■ WORK TO BE COMPLETED: Pictures excluded, copy all of the data below exactly.

■ Records contained in a dataset:
☆ ☆ ☆ ☆
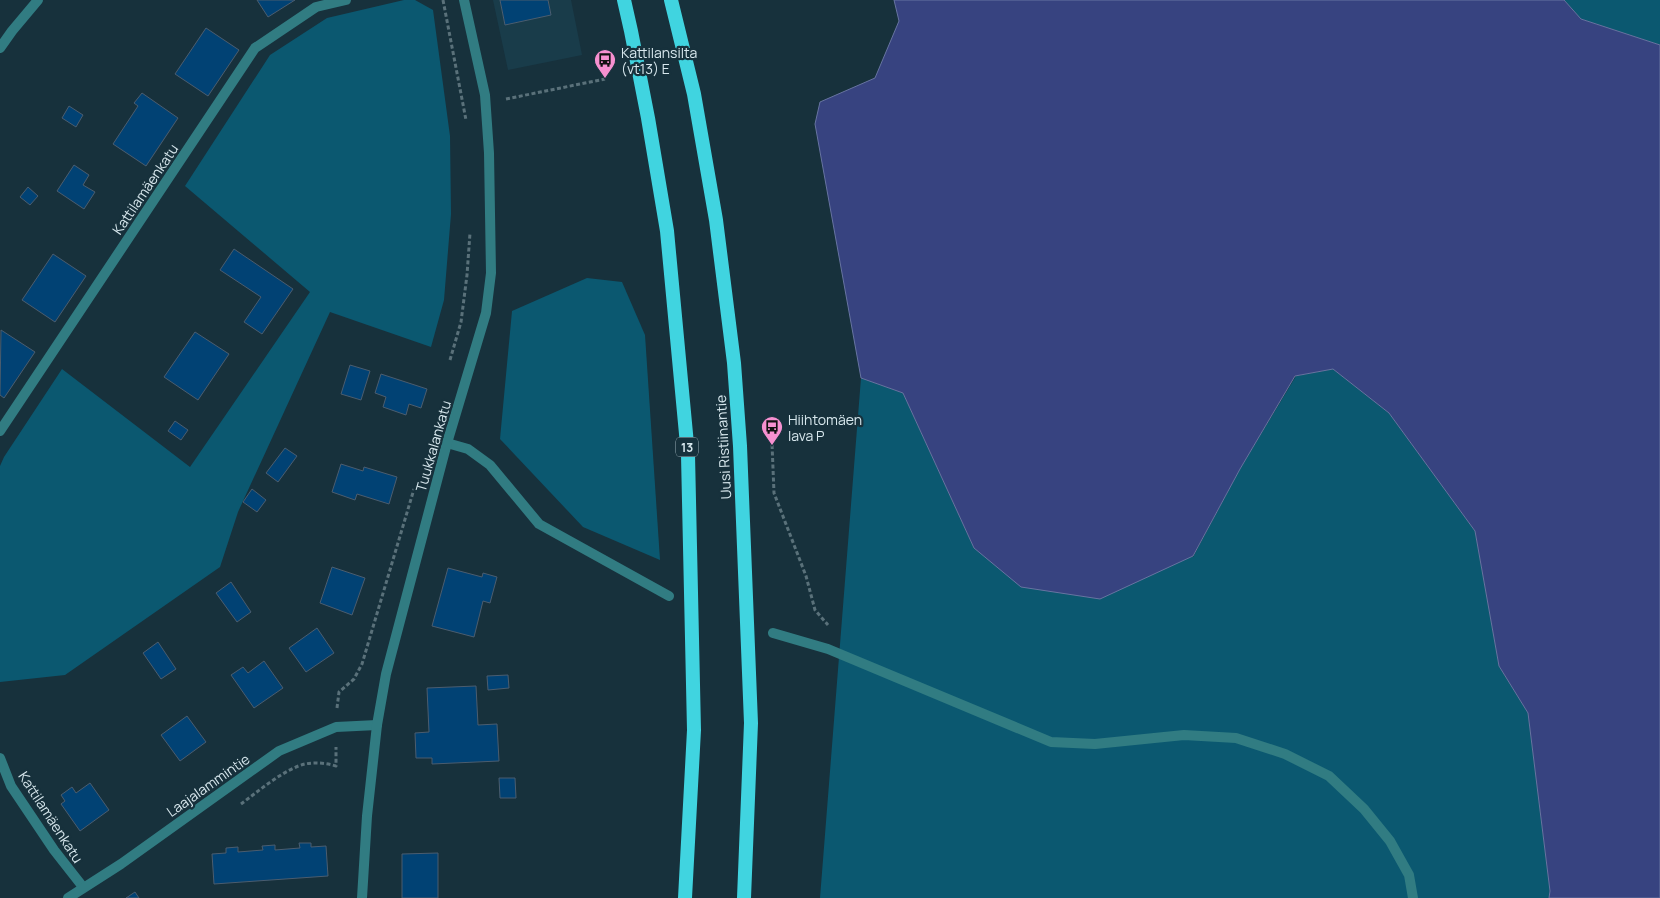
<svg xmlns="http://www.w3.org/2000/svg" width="1660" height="898" viewBox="0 0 1660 898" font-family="Manrope,sans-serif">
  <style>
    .built { fill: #193c4a }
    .green { fill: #0b5870 }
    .water { fill: #374380; stroke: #6774a1 }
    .building { fill: #014274; stroke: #4b5d6f }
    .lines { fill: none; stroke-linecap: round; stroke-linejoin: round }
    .path { stroke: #5a717a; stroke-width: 3; stroke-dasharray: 4 2.5; stroke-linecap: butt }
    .service { stroke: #317c82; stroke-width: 10 }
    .minor { stroke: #317c82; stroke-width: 10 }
    .tertiary { stroke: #317c82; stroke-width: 10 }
    .trunk { stroke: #40d4e0; stroke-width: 14 }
    .labels { text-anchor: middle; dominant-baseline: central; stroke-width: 4.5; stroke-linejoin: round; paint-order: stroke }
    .shield { fill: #17313c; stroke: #9db0b8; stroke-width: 1 }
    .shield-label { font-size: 12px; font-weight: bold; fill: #d7e7ed }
    .poi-label { font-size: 14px; fill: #d7e7ed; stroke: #17313c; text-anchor: start }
    .street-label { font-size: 14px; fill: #d7e7ed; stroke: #17313c }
  </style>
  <rect width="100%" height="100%" fill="#17313c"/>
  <path class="built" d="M493 0H571L582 55 508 70Z"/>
  <g class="green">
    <path d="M404 0H415L433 10 450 136 451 214 444 300 431 347 330 312 238 512 220 567 65 675 0 682V466L4 457 62 369 190 467 310 292 185 186 270 55 327 18Z"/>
    <path d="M1564 0H1660V45L1581 19Z"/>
    <path d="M587 278 622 282 645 335 660 560 583 527 500 439 512 311Z"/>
    <path d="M1333 369 1389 413 1475 531 1499 666 1528 713 1550 891 1549 898H820L861 378 903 393 974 548 1193 557 1240 469 1296 376Z"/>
  </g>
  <path class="water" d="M894 0H1564L1581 19 1660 45V898H1549L1550 891 1528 713 1499 666 1475 531 1389 413 1333 369 1295 376 1240 469 1193 556 1100 599 1021 587 974 548 903 393 861 378 815 124 820 102 875 78 899 21Z"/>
  <g class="building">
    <path d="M257 0H295L268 17Z"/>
    <path d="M500 0H548L551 15 505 25Z"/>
    <path d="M206 28 239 50 208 96 175 74Z"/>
    <path d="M142 93 178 118 146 166 113 144 138 106 134 103Z"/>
    <path d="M69 106 83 115 76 127 62 118Z"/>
    <path d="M74 165 89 175 83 185 95 192 84 209 57 191Z"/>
    <path d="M28 187 38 196 30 205 20 197Z"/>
    <path d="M234 249 293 289 262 334 244 322 261 297 220 270Z"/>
    <path d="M53 254 86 276 55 322 22 300Z"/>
    <path d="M1 330 35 352 4 398 0 395Z"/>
    <path d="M195 332 229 354 198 400 164 377Z"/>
    <path d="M350 365 370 371 361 400 341 394Z"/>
    <path d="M381 374 427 389 421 408 409 404 406 415 383 407 386 397 375 393Z"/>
    <path d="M175 421 188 430 181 440 168 431Z"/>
    <path d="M285 448 297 456 278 482 266 473Z"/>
    <path d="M341 464 363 471 364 467 397 477 389 504 357 494 355 500 332 492Z"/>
    <path d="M252 489 266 500 257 512 243 502Z"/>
    <path d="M332 567 365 578 352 615 320 603Z"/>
    <path d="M448 568 482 577 483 573 497 577 490 603 483 601 474 637 432 626Z"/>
    <path d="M231 582 251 612 237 622 216 593Z"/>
    <path d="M317 628 334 653 306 672 289 648Z"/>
    <path d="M158 642 176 669 161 679 143 653Z"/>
    <path d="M264 661 283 688 254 708 231 675 243 667 248 673Z"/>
    <path d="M508 675 509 688 488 690 487 676Z"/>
    <path d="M476 686 478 725 497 724 499 761 432 764V758H416L415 733 429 732 427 688Z"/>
    <path d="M187 716 206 742 180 761 161 735Z"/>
    <path d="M499 778H515L516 798H500Z"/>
    <path d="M90 783 109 810 80 831 61 804 65 801 61 795 72 787 76 793Z"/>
    <path d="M299 843H311V847L326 846 328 876 214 884 212 854 226 853V848L238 847V852L263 850 262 846 275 845V850L300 848Z"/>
    <path d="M438 853V898H402V854Z"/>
    <path d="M135 892 139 898H126Z"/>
  </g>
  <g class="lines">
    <g class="path">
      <path d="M443 0 466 120"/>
      <path d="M506 99 605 79"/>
      <path d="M450 360 461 322 467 275 470 233"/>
      <path d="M771 419 774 493 806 576 815 610 828 625"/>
      <path d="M337 708 339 692 354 679 362 664 414 489"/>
      <path d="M241 804C257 792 286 768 305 764 315 762 326 763 336 766V747"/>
    </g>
    <g class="service">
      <path d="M447 443 468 449 490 465 539 524 669 596"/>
      <path d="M773 633 828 649 1051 742 1095 744 1184 735 1236 738 1285 754 1329 776 1364 809 1390 841 1409 875 1413 898"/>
    </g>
    <g class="minor">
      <path d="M0 431 255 48 316 7 346 0"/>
      <path d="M0 758 11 786 54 850 83 887"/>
      <path d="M68 898 121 864 279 751 336 727 377 725"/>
      <path d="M362 898 367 816 377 725 386 674 447 443 486 313 491 273 489 153 485 95 464 0"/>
    </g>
    <path class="tertiary" d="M0 48 12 31 38 0"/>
    <g class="trunk">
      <path d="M624 0 631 31 648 118 667 231 688 455 694 730 685 898"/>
      <path d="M671 0 694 94 716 220 734 363 740 446 751 723 744 898"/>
    </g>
  </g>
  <defs>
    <g id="bus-pin" transform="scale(1.125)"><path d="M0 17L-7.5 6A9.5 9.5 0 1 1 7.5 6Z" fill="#f690d0" stroke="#17313c"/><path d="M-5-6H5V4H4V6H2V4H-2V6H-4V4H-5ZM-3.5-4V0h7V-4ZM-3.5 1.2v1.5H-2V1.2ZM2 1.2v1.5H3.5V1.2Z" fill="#111"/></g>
  </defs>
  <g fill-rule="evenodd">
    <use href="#bus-pin" x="605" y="60"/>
    <use href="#bus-pin" x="772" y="427"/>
  </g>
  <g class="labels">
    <rect class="shield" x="676" y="437.5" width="22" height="19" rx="4"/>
    <g class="shield-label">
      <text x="687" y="447">13</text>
    </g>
    <g class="poi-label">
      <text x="621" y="52">Kattilansilta<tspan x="621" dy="16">(vt13) E</tspan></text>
      <text x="788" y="419">Hiihtomäen<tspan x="788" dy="16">lava P</tspan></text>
    </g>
    <g class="street-label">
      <text transform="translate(145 189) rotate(-56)">Kattilamäenkatu</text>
      <text transform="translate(433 446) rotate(-74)">Tuukkalankatu</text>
      <text transform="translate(723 447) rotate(-93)">Uusi Ristiinantie</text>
      <text transform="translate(208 785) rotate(-35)">Laajalammintie</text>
      <text transform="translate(51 817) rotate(57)">Kattilamäenkatu</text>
    </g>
  </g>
</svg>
☆ ☆ ☆ ☆
■ RESPONSE TO THE TASK:
<svg xmlns="http://www.w3.org/2000/svg" width="1660" height="898" viewBox="0 0 1660 898" font-family="Manrope,sans-serif">
  <style>
    .built { fill: #193c4a }
    .green { fill: #0b5870 }
    .water { fill: #374380; stroke: #6774a1 }
    .building { fill: #014274; stroke: #4b5d6f }
    .lines { fill: none; stroke-linecap: round; stroke-linejoin: round }
    .path { stroke: #5a717a; stroke-width: 3; stroke-dasharray: 4 2.5; stroke-linecap: butt }
    .service { stroke: #317c82; stroke-width: 10 }
    .minor { stroke: #317c82; stroke-width: 10 }
    .tertiary { stroke: #317c82; stroke-width: 10 }
    .trunk { stroke: #40d4e0; stroke-width: 14 }
    .labels { text-anchor: middle; dominant-baseline: central; stroke-width: 4.5; stroke-linejoin: round; paint-order: stroke }
    .shield { fill: #17313c; stroke: #9db0b8; stroke-width: 1 }
    .shield-label { font-size: 12px; font-weight: bold; fill: #d7e7ed }
    .poi-label { font-size: 14px; fill: #d7e7ed; stroke: #17313c; text-anchor: start }
    .street-label { font-size: 14px; fill: #d7e7ed; stroke: #17313c }
  </style>
  <rect width="100%" height="100%" fill="#17313c"/>
  <path class="built" d="M493 0H571L582 55 508 70Z"/>
  <g class="green">
    <path d="M404 0H415L433 10 450 136 451 214 444 300 431 347 330 312 238 512 220 567 65 675 0 682V466L4 457 62 369 190 467 310 292 185 186 270 55 327 18Z"/>
    <path d="M1564 0H1660V45L1581 19Z"/>
    <path d="M587 278 622 282 645 335 660 560 583 527 500 439 512 311Z"/>
    <path d="M1333 369 1389 413 1475 531 1499 666 1528 713 1550 891 1549 898H820L861 378 903 393 974 548 1193 557 1240 469 1296 376Z"/>
  </g>
  <path class="water" d="M894 0H1564L1581 19 1660 45V898H1549L1550 891 1528 713 1499 666 1475 531 1389 413 1333 369 1295 376 1240 469 1193 556 1100 599 1021 587 974 548 903 393 861 378 815 124 820 102 875 78 899 21Z"/>
  <g class="building">
    <path d="M257 0H295L268 17Z"/>
    <path d="M500 0H548L551 15 505 25Z"/>
    <path d="M206 28 239 50 208 96 175 74Z"/>
    <path d="M142 93 178 118 146 166 113 144 138 106 134 103Z"/>
    <path d="M69 106 83 115 76 127 62 118Z"/>
    <path d="M74 165 89 175 83 185 95 192 84 209 57 191Z"/>
    <path d="M28 187 38 196 30 205 20 197Z"/>
    <path d="M234 249 293 289 262 334 244 322 261 297 220 270Z"/>
    <path d="M53 254 86 276 55 322 22 300Z"/>
    <path d="M1 330 35 352 4 398 0 395Z"/>
    <path d="M195 332 229 354 198 400 164 377Z"/>
    <path d="M350 365 370 371 361 400 341 394Z"/>
    <path d="M381 374 427 389 421 408 409 404 406 415 383 407 386 397 375 393Z"/>
    <path d="M175 421 188 430 181 440 168 431Z"/>
    <path d="M285 448 297 456 278 482 266 473Z"/>
    <path d="M341 464 363 471 364 467 397 477 389 504 357 494 355 500 332 492Z"/>
    <path d="M252 489 266 500 257 512 243 502Z"/>
    <path d="M332 567 365 578 352 615 320 603Z"/>
    <path d="M448 568 482 577 483 573 497 577 490 603 483 601 474 637 432 626Z"/>
    <path d="M231 582 251 612 237 622 216 593Z"/>
    <path d="M317 628 334 653 306 672 289 648Z"/>
    <path d="M158 642 176 669 161 679 143 653Z"/>
    <path d="M264 661 283 688 254 708 231 675 243 667 248 673Z"/>
    <path d="M508 675 509 688 488 690 487 676Z"/>
    <path d="M476 686 478 725 497 724 499 761 432 764V758H416L415 733 429 732 427 688Z"/>
    <path d="M187 716 206 742 180 761 161 735Z"/>
    <path d="M499 778H515L516 798H500Z"/>
    <path d="M90 783 109 810 80 831 61 804 65 801 61 795 72 787 76 793Z"/>
    <path d="M299 843H311V847L326 846 328 876 214 884 212 854 226 853V848L238 847V852L263 850 262 846 275 845V850L300 848Z"/>
    <path d="M438 853V898H402V854Z"/>
    <path d="M135 892 139 898H126Z"/>
  </g>
  <g class="lines">
    <g class="path">
      <path d="M443 0 466 120"/>
      <path d="M506 99 605 79"/>
      <path d="M450 360 461 322 467 275 470 233"/>
      <path d="M771 419 774 493 806 576 815 610 828 625"/>
      <path d="M337 708 339 692 354 679 362 664 414 489"/>
      <path d="M241 804C257 792 286 768 305 764 315 762 326 763 336 766V747"/>
    </g>
    <g class="service">
      <path d="M447 443 468 449 490 465 539 524 669 596"/>
      <path d="M773 633 828 649 1051 742 1095 744 1184 735 1236 738 1285 754 1329 776 1364 809 1390 841 1409 875 1413 898"/>
    </g>
    <g class="minor">
      <path d="M0 431 255 48 316 7 346 0"/>
      <path d="M0 758 11 786 54 850 83 887"/>
      <path d="M68 898 121 864 279 751 336 727 377 725"/>
      <path d="M362 898 367 816 377 725 386 674 447 443 486 313 491 273 489 153 485 95 464 0"/>
    </g>
    <path class="tertiary" d="M0 48 12 31 38 0"/>
    <g class="trunk">
      <path d="M624 0 631 31 648 118 667 231 688 455 694 730 685 898"/>
      <path d="M671 0 694 94 716 220 734 363 740 446 751 723 744 898"/>
    </g>
  </g>
  <defs>
    <g id="bus-pin" transform="scale(1.125)"><path d="M0 17L-7.5 6A9.5 9.5 0 1 1 7.5 6Z" fill="#f690d0" stroke="#17313c"/><path d="M-5-6H5V4H4V6H2V4H-2V6H-4V4H-5ZM-3.5-4V0h7V-4ZM-3.5 1.2v1.5H-2V1.2ZM2 1.2v1.5H3.5V1.2Z" fill="#111"/></g>
  </defs>
  <g fill-rule="evenodd">
    <use href="#bus-pin" x="605" y="60"/>
    <use href="#bus-pin" x="772" y="427"/>
  </g>
  <g class="labels">
    <rect class="shield" x="676" y="437.5" width="22" height="19" rx="4"/>
    <g class="shield-label">
      <text x="687" y="447">13</text>
    </g>
    <g class="poi-label">
      <text x="621" y="52">Kattilansilta<tspan x="621" dy="16">(vt13) E</tspan></text>
      <text x="788" y="419">Hiihtomäen<tspan x="788" dy="16">lava P</tspan></text>
    </g>
    <g class="street-label">
      <text transform="translate(145 189) rotate(-56)">Kattilamäenkatu</text>
      <text transform="translate(433 446) rotate(-74)">Tuukkalankatu</text>
      <text transform="translate(723 447) rotate(-93)">Uusi Ristiinantie</text>
      <text transform="translate(208 785) rotate(-35)">Laajalammintie</text>
      <text transform="translate(51 817) rotate(57)">Kattilamäenkatu</text>
    </g>
  </g>
</svg>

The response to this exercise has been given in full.